Your task is to extract every entry that follows word for word while excluding the pictures.

▶ [DATASET CONTENT]
=== Begin Enclosure ===

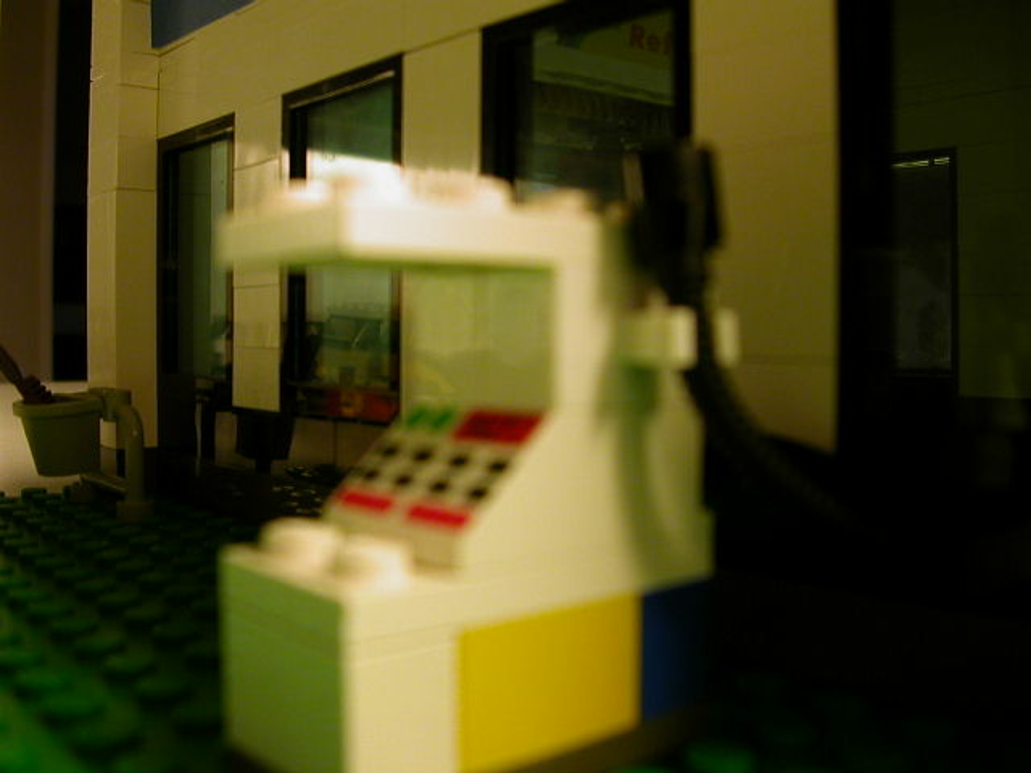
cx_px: 516
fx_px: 1102
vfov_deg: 38.7
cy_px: 386
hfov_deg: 50.1
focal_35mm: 37
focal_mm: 5.6
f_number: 2.7
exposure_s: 1/14.7
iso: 100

=== End Enclosure ===

▶ [RESPONSE TO THE TASK]
cx_px: 516
fx_px: 1102
vfov_deg: 38.7
cy_px: 386
hfov_deg: 50.1
focal_35mm: 37
focal_mm: 5.6
f_number: 2.7
exposure_s: 1/14.7
iso: 100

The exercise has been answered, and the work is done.